* What is needed: Reproduce every line of the data below verbatim, keeping the same order, spelling, and punctuation.

************

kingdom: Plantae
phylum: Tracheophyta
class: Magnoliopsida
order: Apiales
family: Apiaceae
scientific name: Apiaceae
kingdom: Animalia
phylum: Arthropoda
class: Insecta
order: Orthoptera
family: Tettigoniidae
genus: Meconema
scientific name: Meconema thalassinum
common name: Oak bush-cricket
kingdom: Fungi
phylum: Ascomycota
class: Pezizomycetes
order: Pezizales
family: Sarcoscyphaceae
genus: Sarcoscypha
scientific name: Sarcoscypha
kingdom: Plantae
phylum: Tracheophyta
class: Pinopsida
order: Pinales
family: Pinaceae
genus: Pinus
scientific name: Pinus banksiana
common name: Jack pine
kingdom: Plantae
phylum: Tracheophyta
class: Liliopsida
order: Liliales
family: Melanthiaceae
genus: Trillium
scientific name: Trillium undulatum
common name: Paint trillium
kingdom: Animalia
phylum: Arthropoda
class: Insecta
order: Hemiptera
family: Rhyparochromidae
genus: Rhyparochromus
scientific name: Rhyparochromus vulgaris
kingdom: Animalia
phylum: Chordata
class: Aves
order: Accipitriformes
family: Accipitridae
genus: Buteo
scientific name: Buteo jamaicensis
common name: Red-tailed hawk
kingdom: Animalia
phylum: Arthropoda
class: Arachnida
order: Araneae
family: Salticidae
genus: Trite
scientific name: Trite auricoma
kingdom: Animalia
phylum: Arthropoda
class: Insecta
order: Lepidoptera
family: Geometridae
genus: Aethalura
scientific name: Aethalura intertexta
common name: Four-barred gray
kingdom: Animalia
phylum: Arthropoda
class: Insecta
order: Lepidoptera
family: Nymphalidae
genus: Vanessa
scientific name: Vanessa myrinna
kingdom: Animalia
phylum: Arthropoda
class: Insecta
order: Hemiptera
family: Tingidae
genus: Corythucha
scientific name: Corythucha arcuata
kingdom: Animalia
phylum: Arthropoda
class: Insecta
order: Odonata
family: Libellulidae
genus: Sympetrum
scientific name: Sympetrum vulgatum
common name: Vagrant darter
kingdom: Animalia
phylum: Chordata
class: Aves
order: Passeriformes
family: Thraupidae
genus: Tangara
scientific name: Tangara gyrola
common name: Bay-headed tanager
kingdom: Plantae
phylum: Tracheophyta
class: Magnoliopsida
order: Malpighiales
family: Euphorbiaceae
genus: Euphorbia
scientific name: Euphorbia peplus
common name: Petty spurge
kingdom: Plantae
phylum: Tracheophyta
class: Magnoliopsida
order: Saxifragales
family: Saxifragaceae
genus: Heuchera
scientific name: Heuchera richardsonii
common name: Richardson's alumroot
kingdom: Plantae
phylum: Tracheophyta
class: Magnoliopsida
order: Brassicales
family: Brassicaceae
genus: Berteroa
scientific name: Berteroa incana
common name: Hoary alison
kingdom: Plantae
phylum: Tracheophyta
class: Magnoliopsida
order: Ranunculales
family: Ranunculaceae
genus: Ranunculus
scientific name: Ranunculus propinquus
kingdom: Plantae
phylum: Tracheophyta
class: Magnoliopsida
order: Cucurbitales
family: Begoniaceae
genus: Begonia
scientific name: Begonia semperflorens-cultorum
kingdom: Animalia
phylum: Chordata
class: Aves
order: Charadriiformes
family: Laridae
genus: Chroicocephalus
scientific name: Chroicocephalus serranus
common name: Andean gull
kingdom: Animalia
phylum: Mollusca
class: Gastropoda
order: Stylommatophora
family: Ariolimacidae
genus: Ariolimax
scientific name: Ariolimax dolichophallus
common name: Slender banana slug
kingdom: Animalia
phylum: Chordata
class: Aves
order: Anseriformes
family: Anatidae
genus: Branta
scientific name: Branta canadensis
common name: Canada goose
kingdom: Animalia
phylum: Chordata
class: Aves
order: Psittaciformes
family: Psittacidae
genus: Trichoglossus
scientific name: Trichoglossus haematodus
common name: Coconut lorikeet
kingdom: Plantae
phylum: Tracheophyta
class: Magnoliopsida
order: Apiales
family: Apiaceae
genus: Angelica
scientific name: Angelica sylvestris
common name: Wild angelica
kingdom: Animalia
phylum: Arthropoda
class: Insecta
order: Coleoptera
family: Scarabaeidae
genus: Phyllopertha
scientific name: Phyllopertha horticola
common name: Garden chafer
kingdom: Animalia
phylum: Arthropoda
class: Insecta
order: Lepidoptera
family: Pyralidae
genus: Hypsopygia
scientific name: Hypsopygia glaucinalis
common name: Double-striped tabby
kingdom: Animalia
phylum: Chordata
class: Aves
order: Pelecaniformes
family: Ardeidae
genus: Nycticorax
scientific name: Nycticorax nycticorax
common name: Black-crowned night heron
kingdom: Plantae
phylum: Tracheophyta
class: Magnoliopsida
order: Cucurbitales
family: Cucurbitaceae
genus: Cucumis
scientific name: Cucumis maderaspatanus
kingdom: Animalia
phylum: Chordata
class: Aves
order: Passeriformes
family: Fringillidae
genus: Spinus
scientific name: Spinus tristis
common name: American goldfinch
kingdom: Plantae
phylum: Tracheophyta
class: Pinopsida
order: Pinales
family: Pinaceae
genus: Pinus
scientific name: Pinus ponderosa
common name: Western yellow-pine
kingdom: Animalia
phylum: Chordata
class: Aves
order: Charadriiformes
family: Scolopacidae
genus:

************

* Completed task:
kingdom: Plantae
phylum: Tracheophyta
class: Magnoliopsida
order: Apiales
family: Apiaceae
scientific name: Apiaceae
kingdom: Animalia
phylum: Arthropoda
class: Insecta
order: Orthoptera
family: Tettigoniidae
genus: Meconema
scientific name: Meconema thalassinum
common name: Oak bush-cricket
kingdom: Fungi
phylum: Ascomycota
class: Pezizomycetes
order: Pezizales
family: Sarcoscyphaceae
genus: Sarcoscypha
scientific name: Sarcoscypha
kingdom: Plantae
phylum: Tracheophyta
class: Pinopsida
order: Pinales
family: Pinaceae
genus: Pinus
scientific name: Pinus banksiana
common name: Jack pine
kingdom: Plantae
phylum: Tracheophyta
class: Liliopsida
order: Liliales
family: Melanthiaceae
genus: Trillium
scientific name: Trillium undulatum
common name: Paint trillium
kingdom: Animalia
phylum: Arthropoda
class: Insecta
order: Hemiptera
family: Rhyparochromidae
genus: Rhyparochromus
scientific name: Rhyparochromus vulgaris
kingdom: Animalia
phylum: Chordata
class: Aves
order: Accipitriformes
family: Accipitridae
genus: Buteo
scientific name: Buteo jamaicensis
common name: Red-tailed hawk
kingdom: Animalia
phylum: Arthropoda
class: Arachnida
order: Araneae
family: Salticidae
genus: Trite
scientific name: Trite auricoma
kingdom: Animalia
phylum: Arthropoda
class: Insecta
order: Lepidoptera
family: Geometridae
genus: Aethalura
scientific name: Aethalura intertexta
common name: Four-barred gray
kingdom: Animalia
phylum: Arthropoda
class: Insecta
order: Lepidoptera
family: Nymphalidae
genus: Vanessa
scientific name: Vanessa myrinna
kingdom: Animalia
phylum: Arthropoda
class: Insecta
order: Hemiptera
family: Tingidae
genus: Corythucha
scientific name: Corythucha arcuata
kingdom: Animalia
phylum: Arthropoda
class: Insecta
order: Odonata
family: Libellulidae
genus: Sympetrum
scientific name: Sympetrum vulgatum
common name: Vagrant darter
kingdom: Animalia
phylum: Chordata
class: Aves
order: Passeriformes
family: Thraupidae
genus: Tangara
scientific name: Tangara gyrola
common name: Bay-headed tanager
kingdom: Plantae
phylum: Tracheophyta
class: Magnoliopsida
order: Malpighiales
family: Euphorbiaceae
genus: Euphorbia
scientific name: Euphorbia peplus
common name: Petty spurge
kingdom: Plantae
phylum: Tracheophyta
class: Magnoliopsida
order: Saxifragales
family: Saxifragaceae
genus: Heuchera
scientific name: Heuchera richardsonii
common name: Richardson's alumroot
kingdom: Plantae
phylum: Tracheophyta
class: Magnoliopsida
order: Brassicales
family: Brassicaceae
genus: Berteroa
scientific name: Berteroa incana
common name: Hoary alison
kingdom: Plantae
phylum: Tracheophyta
class: Magnoliopsida
order: Ranunculales
family: Ranunculaceae
genus: Ranunculus
scientific name: Ranunculus propinquus
kingdom: Plantae
phylum: Tracheophyta
class: Magnoliopsida
order: Cucurbitales
family: Begoniaceae
genus: Begonia
scientific name: Begonia semperflorens-cultorum
kingdom: Animalia
phylum: Chordata
class: Aves
order: Charadriiformes
family: Laridae
genus: Chroicocephalus
scientific name: Chroicocephalus serranus
common name: Andean gull
kingdom: Animalia
phylum: Mollusca
class: Gastropoda
order: Stylommatophora
family: Ariolimacidae
genus: Ariolimax
scientific name: Ariolimax dolichophallus
common name: Slender banana slug
kingdom: Animalia
phylum: Chordata
class: Aves
order: Anseriformes
family: Anatidae
genus: Branta
scientific name: Branta canadensis
common name: Canada goose
kingdom: Animalia
phylum: Chordata
class: Aves
order: Psittaciformes
family: Psittacidae
genus: Trichoglossus
scientific name: Trichoglossus haematodus
common name: Coconut lorikeet
kingdom: Plantae
phylum: Tracheophyta
class: Magnoliopsida
order: Apiales
family: Apiaceae
genus: Angelica
scientific name: Angelica sylvestris
common name: Wild angelica
kingdom: Animalia
phylum: Arthropoda
class: Insecta
order: Coleoptera
family: Scarabaeidae
genus: Phyllopertha
scientific name: Phyllopertha horticola
common name: Garden chafer
kingdom: Animalia
phylum: Arthropoda
class: Insecta
order: Lepidoptera
family: Pyralidae
genus: Hypsopygia
scientific name: Hypsopygia glaucinalis
common name: Double-striped tabby
kingdom: Animalia
phylum: Chordata
class: Aves
order: Pelecaniformes
family: Ardeidae
genus: Nycticorax
scientific name: Nycticorax nycticorax
common name: Black-crowned night heron
kingdom: Plantae
phylum: Tracheophyta
class: Magnoliopsida
order: Cucurbitales
family: Cucurbitaceae
genus: Cucumis
scientific name: Cucumis maderaspatanus
kingdom: Animalia
phylum: Chordata
class: Aves
order: Passeriformes
family: Fringillidae
genus: Spinus
scientific name: Spinus tristis
common name: American goldfinch
kingdom: Plantae
phylum: Tracheophyta
class: Pinopsida
order: Pinales
family: Pinaceae
genus: Pinus
scientific name: Pinus ponderosa
common name: Western yellow-pine
kingdom: Animalia
phylum: Chordata
class: Aves
order: Charadriiformes
family: Scolopacidae
genus:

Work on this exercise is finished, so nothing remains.